First, the debt would be rising had Osborne's predicted growth, in his first budget, been met. It would be rising if Labour had won and Alastair Darling's budget gad been implemented.
In terms of what was politically feasible, nothing, and I mean absolutely nothing any in coming government could, have done would have resulted in anything other than the debt rising. If, on coming to power, the coalition had scrapped the NHS, and I mean shut it down entirely and provided no state health provision at all for three years, and saved £120bn on top of the cuts that have been made, debt would STILL have gone up, at this point in the Parluament.
Suppose you, personally, owe £100,000.
And, you earn £20k a year and spend £25k a year. So, every year, you spend £5k more than you earn, and you do it by borrowing. What happens to your debt? Yup, it goes up.
So, you implement an austerity package of £1.5k, and are promised a £1k pay rise. That means your debt is now only going up by £2.5k .... but it's still going up. And then the pay rise doesn't come through.So, it's going up faster than you expected, but slower than it was when it was £5k.
And broadly speaking, if on a far larger scale, that's what's happened with the economy.

**Data**
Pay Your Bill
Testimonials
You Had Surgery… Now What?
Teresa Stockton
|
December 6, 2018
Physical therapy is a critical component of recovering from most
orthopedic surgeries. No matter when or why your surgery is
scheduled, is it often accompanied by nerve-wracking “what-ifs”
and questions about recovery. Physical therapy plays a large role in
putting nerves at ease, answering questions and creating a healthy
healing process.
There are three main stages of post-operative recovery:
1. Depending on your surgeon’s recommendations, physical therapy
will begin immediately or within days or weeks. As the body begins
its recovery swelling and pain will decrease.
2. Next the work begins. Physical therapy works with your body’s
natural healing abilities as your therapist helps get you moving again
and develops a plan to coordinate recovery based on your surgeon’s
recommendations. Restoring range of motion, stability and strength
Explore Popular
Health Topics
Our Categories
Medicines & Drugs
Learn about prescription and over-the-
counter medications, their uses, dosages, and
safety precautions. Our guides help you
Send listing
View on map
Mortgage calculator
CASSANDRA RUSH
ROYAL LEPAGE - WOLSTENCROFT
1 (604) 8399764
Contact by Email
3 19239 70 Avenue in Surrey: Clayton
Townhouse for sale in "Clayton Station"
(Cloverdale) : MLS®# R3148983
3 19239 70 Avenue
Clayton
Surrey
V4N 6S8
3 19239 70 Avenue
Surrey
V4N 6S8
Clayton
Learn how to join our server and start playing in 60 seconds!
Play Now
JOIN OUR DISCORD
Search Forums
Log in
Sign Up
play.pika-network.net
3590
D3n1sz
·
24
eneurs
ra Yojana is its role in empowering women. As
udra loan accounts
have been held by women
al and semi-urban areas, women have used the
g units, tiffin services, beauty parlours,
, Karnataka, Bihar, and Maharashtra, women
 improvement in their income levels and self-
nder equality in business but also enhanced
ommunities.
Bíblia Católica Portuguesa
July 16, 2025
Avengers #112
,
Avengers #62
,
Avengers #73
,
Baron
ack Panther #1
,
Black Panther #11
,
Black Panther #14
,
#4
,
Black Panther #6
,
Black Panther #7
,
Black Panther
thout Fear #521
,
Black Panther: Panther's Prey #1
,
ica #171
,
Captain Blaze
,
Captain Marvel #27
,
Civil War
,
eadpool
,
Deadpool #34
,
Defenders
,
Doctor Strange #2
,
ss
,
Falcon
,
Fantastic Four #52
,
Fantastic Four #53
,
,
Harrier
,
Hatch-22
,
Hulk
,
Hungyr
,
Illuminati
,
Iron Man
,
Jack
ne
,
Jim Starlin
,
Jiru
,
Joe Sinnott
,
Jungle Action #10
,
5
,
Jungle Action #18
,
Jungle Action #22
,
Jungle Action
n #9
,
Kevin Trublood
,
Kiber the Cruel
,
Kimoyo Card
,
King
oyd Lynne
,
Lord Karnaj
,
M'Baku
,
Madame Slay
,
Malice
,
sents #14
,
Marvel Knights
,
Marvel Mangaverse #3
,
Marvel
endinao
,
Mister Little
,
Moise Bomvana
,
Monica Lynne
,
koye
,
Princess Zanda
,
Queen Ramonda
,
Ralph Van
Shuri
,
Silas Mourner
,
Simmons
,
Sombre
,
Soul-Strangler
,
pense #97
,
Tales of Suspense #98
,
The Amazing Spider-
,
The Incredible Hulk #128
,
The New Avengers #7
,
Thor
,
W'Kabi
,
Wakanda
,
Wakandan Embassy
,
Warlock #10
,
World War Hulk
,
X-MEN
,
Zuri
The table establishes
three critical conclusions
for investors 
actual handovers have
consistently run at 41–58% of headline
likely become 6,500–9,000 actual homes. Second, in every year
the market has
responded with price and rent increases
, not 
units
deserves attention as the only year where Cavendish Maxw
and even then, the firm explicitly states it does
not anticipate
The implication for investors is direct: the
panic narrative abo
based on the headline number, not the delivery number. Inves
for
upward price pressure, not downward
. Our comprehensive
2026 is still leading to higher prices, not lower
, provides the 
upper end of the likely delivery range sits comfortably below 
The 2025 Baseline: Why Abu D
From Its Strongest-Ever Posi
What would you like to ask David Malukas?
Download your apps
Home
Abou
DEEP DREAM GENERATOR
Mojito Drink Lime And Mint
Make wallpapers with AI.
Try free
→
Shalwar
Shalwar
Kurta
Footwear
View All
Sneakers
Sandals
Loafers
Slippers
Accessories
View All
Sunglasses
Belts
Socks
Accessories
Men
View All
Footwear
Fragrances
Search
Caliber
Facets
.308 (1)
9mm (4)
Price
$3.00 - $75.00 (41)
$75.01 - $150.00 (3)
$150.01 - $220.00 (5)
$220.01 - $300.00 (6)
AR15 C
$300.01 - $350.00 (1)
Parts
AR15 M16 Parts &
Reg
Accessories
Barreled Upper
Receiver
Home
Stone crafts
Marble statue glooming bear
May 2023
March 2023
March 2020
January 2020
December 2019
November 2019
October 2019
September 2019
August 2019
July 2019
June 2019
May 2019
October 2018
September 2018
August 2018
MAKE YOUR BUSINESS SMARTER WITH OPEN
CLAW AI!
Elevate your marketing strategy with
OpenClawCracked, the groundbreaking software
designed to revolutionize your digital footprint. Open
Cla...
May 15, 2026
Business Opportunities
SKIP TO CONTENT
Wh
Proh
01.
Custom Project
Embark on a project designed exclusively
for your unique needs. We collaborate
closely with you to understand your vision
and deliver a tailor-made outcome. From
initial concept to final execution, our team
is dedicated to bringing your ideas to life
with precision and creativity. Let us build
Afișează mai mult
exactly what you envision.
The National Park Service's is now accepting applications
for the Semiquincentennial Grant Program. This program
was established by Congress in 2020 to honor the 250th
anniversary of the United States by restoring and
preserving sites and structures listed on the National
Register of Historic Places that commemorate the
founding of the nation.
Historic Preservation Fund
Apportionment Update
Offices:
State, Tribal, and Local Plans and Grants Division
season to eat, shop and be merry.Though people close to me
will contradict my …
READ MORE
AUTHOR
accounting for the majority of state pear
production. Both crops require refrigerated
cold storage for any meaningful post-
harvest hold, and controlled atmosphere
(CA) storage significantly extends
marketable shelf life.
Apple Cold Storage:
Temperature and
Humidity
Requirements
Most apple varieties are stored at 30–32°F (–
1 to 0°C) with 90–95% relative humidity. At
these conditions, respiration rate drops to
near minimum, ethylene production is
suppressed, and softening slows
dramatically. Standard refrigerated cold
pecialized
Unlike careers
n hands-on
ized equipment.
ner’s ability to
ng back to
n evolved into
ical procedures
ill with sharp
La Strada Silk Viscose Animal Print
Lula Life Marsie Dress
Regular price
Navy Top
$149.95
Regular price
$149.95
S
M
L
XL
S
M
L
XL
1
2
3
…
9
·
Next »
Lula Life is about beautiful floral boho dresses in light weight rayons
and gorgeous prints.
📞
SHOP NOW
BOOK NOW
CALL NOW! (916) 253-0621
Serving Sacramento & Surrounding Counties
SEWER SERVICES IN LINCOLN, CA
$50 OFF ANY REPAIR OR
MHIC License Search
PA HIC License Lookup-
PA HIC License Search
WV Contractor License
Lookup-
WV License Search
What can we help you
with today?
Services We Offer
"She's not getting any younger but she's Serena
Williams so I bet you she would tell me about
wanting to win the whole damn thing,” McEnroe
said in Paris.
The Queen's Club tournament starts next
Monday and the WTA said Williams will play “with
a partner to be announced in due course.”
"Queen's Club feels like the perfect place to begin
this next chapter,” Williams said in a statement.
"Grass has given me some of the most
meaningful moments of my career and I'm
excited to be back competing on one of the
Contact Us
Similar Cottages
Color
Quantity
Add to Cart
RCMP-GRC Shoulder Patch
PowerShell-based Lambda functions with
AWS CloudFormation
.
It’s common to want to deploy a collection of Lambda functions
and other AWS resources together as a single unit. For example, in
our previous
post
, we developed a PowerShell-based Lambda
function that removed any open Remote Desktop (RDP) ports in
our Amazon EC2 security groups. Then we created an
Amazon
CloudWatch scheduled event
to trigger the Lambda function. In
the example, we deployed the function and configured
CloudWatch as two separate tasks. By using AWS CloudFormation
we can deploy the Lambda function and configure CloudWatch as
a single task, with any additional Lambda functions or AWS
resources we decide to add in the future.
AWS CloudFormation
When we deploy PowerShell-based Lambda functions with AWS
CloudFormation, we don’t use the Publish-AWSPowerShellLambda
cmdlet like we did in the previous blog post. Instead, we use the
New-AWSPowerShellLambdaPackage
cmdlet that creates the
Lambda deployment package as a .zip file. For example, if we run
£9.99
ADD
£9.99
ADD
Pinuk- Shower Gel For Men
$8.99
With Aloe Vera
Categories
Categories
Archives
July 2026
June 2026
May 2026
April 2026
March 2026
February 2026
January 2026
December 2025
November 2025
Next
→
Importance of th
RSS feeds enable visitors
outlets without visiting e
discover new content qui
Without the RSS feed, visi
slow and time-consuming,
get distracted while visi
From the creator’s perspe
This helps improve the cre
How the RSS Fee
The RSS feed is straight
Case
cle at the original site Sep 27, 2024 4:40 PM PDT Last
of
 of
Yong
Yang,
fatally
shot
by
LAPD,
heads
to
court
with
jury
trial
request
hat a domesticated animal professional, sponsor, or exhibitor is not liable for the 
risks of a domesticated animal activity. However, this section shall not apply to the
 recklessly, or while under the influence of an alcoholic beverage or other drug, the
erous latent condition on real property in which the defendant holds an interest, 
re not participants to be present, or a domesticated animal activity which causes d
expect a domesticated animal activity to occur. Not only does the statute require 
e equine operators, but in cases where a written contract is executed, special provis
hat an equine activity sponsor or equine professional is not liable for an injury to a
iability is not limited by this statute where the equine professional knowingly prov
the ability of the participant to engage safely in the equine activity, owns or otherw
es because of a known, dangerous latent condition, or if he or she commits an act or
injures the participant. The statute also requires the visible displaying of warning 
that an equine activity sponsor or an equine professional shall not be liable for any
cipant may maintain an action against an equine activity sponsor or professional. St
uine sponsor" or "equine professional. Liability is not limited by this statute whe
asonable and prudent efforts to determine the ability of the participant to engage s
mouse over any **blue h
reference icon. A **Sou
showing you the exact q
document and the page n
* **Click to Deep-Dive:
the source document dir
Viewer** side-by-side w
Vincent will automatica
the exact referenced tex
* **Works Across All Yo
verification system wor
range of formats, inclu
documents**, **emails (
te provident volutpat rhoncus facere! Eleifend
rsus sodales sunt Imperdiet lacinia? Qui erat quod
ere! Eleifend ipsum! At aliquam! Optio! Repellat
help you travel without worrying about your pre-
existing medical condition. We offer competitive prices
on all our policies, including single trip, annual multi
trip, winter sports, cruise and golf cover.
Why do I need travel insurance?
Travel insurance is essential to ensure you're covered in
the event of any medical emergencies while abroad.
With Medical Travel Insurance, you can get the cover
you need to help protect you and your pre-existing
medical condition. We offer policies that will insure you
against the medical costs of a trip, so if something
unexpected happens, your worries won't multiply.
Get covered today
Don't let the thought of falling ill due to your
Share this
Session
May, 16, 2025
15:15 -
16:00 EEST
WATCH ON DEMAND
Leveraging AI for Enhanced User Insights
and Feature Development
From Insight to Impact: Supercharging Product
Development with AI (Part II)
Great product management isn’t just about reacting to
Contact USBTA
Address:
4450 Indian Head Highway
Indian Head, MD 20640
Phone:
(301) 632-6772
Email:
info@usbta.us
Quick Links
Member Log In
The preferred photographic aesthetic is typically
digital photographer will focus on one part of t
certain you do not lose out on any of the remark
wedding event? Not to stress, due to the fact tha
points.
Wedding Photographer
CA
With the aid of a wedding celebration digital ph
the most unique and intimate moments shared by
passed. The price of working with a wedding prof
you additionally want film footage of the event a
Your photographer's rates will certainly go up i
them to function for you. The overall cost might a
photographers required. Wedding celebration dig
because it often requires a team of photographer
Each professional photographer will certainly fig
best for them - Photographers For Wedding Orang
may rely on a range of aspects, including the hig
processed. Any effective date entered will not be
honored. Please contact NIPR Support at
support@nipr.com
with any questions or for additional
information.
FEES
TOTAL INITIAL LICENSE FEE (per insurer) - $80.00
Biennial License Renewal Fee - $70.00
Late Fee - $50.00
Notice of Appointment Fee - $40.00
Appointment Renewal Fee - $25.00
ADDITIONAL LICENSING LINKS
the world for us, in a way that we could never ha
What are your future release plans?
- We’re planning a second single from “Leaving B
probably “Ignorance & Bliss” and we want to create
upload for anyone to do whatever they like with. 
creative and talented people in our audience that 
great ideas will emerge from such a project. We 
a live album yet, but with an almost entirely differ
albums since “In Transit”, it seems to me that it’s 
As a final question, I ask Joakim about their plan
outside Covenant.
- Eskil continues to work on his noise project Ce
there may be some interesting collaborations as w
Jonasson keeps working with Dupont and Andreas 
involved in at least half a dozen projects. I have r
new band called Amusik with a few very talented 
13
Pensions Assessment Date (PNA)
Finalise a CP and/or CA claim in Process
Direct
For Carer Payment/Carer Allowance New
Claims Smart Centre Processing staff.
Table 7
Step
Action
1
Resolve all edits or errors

**Exercise 1**
In the text on government debt, list every sum of money given in the personal-budget example, each one only once.
**Exercise 2**
In the text on government debt, how much money would shutting down the NHS for three years have saved?
**Exercise 3**
Carry on the text on government debt from its last sentence.
The rows have nothing to do with the text on government debt.

**Reply 1**
£100,000, £20k, £25k, £5k, £1.5k, £1k, £2.5k

**Reply 2**
£120bn, on top of the cuts already made.

**Reply 3**
Why has growth been stunted? Several reasons. First, weak domestic demand., that is, consumers not consuming, or not as much, anyway. And why? Because they had too karge a debt themselves, and have been paying it off. Unless you salary goes way up, you cannot both pay off a large credit card bill and go on a shopping spree.
Second, poor export growth. Our two biggest export markets, by far, are the EU and the US and you might have noticed, both are in a mess. It's very hard to hugely increase exports when your major customers aren't buying.
Exports to other areas, like India, have risen sharply, but as they were so small, even a large percentage increase is still pretty small. That situation badly needs to be addressed, and it is being addressed, but it is the work of a couple of decades, not a couple of years.
So, debts are rising because they were always going to. The very first budget said that. Growth is not as expected mainly because of deleveraging by UK consumers (a necessary process) and because of the economic woes in the eurozone and US.